NCT00726791 · Status: WITHDRAWN · Phase: NA · Type: INTERVENTIONAL · Enrollment: 10

Last updated 2011-07-25

No results posted yet for this study

Summary

Chronic somatoform pain is common in psychiatric patients. Chronic somatoform pain causes significant distress and disrupts social functioning. Moreover, chronic somatoform pain often does not sufficiently respond to medication.

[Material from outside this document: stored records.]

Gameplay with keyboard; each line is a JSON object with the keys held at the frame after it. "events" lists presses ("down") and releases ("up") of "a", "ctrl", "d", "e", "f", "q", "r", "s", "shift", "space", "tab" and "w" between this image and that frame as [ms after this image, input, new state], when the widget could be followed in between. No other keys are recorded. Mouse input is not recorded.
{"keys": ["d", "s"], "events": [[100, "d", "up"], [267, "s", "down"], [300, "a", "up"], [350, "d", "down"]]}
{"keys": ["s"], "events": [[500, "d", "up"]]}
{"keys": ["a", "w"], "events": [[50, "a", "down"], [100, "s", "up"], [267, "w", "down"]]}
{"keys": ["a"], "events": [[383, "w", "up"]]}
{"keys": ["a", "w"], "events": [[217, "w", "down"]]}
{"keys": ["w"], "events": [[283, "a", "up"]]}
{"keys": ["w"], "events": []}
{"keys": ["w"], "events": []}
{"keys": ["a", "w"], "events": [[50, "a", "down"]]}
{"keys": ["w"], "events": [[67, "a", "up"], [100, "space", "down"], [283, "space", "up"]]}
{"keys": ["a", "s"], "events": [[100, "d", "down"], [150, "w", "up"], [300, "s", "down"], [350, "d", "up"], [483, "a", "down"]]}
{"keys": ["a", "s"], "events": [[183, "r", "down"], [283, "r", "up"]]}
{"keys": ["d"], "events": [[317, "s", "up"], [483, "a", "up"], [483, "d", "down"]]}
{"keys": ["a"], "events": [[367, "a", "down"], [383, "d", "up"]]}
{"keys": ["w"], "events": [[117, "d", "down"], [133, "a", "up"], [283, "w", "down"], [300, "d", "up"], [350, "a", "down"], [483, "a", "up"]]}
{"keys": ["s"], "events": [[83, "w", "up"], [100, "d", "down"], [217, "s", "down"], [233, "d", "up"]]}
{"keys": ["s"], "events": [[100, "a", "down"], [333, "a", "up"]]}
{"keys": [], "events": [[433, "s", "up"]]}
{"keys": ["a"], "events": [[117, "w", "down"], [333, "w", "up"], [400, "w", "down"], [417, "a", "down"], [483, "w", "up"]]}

Chronic somatoform pain is associated with medial pain system. The medial pain system is comprised of structures engaged in affect and motivation, such as medial thalamus and limbic structures. The medial pain system gets inhibitory control from motor cortex. Functional neuroimaging studies indicate that chronic somatoform pain is associated with hypoactivity of motor cortex, defective inhibitory process, and hyperactivity of medial pain system.

Repetitive Transcranial Magnetic Stimulation (rTMS) is a safe and non-invasive tool to modulate neurophysiologic activity of the focal brain. Therefore, pain relief by rTMS can be obtained from motor cortex stimulation, restoration of defective inhibitory process, and deactivation of medial pain system. Studies have shown that motor cortex stimulation using rTMS can relieve pain in patients with neuropathic pain. However, to our knowledge, there is no rTMS study on chronic somatoform pain in psychiatric patients. The purpose of this study is to evaluate the effect of motor cortex rTMS on chronic somatoform pain.

Conditions

Interventions

DEVICE

repetitive Transcranial Magnetic Stimulation (rTMS)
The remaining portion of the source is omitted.